Components of CCS Infrastructure – Interim CO₂ Holding Options

Publication Overview

This work, undertaken on behalf of IEAGHG by TNO and SINTEF, provides an overview of temporary / interim CO₂ storage, or ‘holding’, options (also called buffers) and investigates the role of buffer storage and its potential to create flexible and robust carbon capture and storage (CCS) chains. The report looks at current and emerging buffer technologies, conducts simulations to demonstrate the temporary storage required for given flow-rate scenarios and discusses the impact of buffer capacity on transport costs. In the report, the storage requested in the chain for normal operation is presented as ” temporary storage” and storage to give buffer capacity is presented as ” buffer storage”. This report has focussed on buffering at the emitter site. The results of this study will benefit CO₂ storage site project developers, operators, financiers and regulators.

Publication Summary

• It is important for the transport of CO₂ to be flexible due to variations in the production of CO₂ and availability in the storage part of the chain; a buffer, or interim storage, may be needed to make up for the batch-like nature of a ship-based transport chain as well as to assist with varying transport and storage (T&S) availability and to absorb variations in CO₂ supply and / or demand.
• The choice of buffer solutions depends on the capacity needed and the cause for the variation to be dealt with and is best done with dense phase (liquid) CO₂ to minimise volume requirements.
• Current technology options for buffering include quayside facilities and on-site tanks, geological gas storage, and pipeline system line-packing.
• Emerging technology options may include offshore storage in salt and other caverns, and floating storage and injection units.
• Significant costs will be incurred when designing extra / interim / temporary CO₂ storage capacity into a CCS chain and as a rough estimate from research in this study, the cost for buffer storage will be in line with approximately 5-10% of the transport costs in examples considered in the Europe region.
• The most likely solution for buffer capacity is onshore facilities designed for shipping.

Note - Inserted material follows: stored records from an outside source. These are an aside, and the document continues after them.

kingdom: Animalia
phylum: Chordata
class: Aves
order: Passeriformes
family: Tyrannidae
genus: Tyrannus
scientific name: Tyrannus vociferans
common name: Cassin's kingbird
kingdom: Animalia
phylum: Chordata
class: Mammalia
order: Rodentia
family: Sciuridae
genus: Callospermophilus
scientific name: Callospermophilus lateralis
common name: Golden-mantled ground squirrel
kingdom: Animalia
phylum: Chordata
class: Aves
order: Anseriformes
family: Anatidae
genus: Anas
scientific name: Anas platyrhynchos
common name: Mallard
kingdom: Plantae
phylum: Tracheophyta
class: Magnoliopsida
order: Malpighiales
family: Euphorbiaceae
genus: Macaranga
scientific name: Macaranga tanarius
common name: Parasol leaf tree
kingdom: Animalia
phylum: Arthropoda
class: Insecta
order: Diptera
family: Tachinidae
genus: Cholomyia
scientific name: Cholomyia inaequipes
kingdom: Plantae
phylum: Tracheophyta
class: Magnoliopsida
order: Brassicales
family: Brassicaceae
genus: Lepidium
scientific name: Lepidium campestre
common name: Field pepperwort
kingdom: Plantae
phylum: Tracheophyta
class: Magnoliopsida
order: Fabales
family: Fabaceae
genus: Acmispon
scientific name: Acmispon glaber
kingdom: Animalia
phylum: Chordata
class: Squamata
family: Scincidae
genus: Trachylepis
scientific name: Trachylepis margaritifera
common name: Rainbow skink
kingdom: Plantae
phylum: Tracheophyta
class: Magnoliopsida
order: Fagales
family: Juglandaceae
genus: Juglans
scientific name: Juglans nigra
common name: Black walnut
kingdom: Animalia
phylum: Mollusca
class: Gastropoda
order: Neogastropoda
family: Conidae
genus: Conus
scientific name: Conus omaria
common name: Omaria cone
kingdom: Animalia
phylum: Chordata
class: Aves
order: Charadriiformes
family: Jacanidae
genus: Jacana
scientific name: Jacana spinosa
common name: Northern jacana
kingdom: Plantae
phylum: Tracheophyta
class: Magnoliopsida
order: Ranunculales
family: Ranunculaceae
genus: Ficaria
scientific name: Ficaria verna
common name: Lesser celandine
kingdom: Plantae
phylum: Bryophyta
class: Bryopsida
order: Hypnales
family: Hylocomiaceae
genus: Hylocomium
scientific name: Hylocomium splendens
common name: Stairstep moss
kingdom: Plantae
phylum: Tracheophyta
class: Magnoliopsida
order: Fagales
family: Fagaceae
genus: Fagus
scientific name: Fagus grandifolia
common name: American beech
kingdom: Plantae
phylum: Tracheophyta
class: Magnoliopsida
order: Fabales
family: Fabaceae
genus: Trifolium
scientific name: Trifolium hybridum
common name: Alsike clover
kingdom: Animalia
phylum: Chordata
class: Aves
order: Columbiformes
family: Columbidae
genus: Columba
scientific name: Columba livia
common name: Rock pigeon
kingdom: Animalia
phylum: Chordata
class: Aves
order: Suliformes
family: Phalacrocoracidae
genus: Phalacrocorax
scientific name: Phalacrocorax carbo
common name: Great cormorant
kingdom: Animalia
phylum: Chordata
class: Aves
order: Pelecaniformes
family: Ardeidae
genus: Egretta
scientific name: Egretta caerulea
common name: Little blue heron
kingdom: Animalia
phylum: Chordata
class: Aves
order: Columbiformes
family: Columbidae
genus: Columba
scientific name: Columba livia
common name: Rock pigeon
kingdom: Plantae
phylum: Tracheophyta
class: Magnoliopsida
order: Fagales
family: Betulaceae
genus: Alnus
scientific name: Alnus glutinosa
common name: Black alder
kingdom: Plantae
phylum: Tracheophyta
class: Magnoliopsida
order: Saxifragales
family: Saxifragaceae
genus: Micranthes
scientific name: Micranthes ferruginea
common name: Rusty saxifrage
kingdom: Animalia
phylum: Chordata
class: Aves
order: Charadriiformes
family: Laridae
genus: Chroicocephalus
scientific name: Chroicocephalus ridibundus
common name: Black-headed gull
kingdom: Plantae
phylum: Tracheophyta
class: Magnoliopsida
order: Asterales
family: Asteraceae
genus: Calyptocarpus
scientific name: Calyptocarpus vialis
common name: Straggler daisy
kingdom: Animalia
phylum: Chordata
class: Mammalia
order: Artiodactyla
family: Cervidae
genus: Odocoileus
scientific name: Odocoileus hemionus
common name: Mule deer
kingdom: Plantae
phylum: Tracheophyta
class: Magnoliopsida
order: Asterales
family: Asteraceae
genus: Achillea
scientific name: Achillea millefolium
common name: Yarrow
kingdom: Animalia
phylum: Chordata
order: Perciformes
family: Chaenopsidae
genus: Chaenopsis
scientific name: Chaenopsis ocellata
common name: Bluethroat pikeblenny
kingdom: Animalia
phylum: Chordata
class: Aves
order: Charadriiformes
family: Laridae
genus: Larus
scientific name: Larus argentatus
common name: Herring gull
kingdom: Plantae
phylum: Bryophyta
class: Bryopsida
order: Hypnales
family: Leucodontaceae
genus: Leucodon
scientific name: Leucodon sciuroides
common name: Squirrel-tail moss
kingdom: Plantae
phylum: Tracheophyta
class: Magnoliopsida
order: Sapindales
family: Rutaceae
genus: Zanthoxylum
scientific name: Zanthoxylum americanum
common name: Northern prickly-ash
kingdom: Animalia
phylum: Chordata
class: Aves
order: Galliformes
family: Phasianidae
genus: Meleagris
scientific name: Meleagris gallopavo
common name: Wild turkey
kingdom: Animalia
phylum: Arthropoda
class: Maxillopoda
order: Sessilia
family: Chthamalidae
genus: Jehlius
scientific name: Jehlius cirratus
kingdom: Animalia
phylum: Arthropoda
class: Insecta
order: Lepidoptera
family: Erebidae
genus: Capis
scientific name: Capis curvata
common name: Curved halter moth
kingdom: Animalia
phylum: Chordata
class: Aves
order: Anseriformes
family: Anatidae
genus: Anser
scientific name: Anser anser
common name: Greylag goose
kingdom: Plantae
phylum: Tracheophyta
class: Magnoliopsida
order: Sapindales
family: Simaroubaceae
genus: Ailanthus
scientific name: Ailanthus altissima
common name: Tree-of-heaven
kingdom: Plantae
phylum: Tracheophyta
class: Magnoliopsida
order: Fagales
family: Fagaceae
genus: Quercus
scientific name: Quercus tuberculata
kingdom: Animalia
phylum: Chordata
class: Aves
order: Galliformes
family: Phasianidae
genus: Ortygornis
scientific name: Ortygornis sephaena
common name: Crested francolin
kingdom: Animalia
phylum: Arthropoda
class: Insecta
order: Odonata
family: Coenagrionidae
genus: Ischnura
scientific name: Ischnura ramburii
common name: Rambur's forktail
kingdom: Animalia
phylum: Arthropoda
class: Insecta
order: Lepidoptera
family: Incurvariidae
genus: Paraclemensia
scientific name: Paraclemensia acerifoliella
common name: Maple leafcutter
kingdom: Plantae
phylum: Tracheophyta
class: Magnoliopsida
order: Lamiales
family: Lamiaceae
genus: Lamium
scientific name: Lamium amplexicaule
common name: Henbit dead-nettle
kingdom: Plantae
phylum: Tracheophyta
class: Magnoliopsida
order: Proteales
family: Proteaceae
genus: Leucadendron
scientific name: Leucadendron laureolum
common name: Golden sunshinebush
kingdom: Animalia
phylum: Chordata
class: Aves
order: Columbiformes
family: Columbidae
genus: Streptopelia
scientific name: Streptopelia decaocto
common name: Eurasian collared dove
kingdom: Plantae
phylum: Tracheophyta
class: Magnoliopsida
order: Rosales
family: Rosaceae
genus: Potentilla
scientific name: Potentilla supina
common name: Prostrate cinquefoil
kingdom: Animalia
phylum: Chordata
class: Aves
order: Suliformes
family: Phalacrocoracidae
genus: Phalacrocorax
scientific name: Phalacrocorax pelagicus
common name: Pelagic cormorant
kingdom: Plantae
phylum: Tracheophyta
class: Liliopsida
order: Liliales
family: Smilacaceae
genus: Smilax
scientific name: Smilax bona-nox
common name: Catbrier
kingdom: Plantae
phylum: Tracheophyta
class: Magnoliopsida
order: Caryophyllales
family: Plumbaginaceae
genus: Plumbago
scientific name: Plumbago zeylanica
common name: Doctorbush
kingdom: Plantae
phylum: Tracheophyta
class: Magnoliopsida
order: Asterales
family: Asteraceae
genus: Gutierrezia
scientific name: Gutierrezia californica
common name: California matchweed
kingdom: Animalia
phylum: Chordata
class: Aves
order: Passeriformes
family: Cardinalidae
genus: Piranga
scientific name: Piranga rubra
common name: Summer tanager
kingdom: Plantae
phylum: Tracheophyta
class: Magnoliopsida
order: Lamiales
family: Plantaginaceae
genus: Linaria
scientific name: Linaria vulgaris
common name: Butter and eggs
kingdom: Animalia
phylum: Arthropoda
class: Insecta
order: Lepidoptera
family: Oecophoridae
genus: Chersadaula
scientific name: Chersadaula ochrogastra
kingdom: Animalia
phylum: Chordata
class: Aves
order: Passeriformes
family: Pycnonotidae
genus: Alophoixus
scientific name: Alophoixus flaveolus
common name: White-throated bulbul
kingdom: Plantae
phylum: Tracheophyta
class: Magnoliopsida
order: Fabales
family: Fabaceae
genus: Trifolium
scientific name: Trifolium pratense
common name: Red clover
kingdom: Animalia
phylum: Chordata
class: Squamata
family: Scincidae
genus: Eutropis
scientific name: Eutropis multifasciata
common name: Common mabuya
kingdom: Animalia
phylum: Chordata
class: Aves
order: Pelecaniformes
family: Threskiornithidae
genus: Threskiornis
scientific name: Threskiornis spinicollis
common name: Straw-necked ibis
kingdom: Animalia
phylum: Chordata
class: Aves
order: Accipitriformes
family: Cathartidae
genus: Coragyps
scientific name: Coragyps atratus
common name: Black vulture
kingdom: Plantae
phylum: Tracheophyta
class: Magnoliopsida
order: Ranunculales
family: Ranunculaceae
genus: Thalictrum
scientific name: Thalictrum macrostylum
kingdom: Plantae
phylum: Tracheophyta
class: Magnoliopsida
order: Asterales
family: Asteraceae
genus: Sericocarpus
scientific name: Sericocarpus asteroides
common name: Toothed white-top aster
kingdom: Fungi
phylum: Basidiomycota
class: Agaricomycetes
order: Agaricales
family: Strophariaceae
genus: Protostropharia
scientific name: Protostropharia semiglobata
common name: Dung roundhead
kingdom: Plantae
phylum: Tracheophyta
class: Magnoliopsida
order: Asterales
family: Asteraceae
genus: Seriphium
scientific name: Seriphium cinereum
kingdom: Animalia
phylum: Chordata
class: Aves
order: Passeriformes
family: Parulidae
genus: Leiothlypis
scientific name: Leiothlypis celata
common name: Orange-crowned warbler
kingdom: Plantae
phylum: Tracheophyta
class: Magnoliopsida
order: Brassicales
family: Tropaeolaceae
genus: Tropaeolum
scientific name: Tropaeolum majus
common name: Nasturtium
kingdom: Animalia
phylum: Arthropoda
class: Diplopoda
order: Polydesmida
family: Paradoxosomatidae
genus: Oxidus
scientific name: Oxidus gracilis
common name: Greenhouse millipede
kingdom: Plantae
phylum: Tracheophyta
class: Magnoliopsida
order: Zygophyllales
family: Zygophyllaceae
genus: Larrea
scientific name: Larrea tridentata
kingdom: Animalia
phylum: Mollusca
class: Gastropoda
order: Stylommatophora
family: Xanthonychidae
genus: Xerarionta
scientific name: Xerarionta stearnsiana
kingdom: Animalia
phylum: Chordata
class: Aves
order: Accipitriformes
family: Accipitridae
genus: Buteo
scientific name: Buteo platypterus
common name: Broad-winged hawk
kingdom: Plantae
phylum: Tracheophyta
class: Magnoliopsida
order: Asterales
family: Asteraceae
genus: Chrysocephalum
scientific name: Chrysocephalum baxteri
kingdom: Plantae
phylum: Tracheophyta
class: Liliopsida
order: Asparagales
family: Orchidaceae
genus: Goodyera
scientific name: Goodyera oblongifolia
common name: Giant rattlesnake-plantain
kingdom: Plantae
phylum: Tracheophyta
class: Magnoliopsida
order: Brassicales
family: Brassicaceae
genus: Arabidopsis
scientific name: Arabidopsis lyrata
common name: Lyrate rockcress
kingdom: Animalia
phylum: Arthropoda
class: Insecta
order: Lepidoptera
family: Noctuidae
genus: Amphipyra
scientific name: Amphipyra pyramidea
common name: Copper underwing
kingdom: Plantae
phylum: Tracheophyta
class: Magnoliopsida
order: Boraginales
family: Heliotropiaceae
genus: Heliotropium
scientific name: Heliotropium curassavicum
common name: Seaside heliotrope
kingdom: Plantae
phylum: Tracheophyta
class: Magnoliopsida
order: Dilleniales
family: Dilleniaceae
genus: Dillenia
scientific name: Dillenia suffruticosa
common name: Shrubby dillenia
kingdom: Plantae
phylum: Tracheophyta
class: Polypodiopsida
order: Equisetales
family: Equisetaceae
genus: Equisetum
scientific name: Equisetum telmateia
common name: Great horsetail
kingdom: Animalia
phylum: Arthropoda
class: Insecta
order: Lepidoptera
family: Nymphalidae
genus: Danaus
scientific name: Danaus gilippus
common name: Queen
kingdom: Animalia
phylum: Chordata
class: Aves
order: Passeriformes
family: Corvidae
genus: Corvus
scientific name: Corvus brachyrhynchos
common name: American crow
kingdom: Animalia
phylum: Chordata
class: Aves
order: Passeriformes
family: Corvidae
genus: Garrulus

It is unlikely that geological storage will be developed for these changes given the longer timescales for storage and injection cycles. Man-made underground storage tanks are likely to become more common as energy storage becomes more widely used.
• Line-packing is unlikely to provide interim storage for more than a few hours and will incur extra compression and costs.
• In the scenarios investigated in this study, the cost is between 1 to 2.7 € per tonne of CO₂ buffer storage provided.
• These buffer storages should be located close to the capture site to minimise costs.
• It will be more cost effective to design some level of flexibility into a T&S system through spare capacity in pipelines and wells, allowing some freedom to redirect CO₂ flows in cases of T&S downtime and an ability to handle flowrate variations.
• It will be more cost effective to group CO₂ sources together because when sources are connected in a T&S network, the inherent need for buffer capacity to prevent shutdowns is reduced.
• To assess whether a project should incorporate buffer storage, a full understanding is needed of the likelihood of having to close down specific wells due to the lack of CO₂ (including the time a shut-down may be needed for and the impact this will have on the well and reservoir) and also the impact of releasing CO₂ to the atmosphere (i.e. impact on project costs, climate and public perception).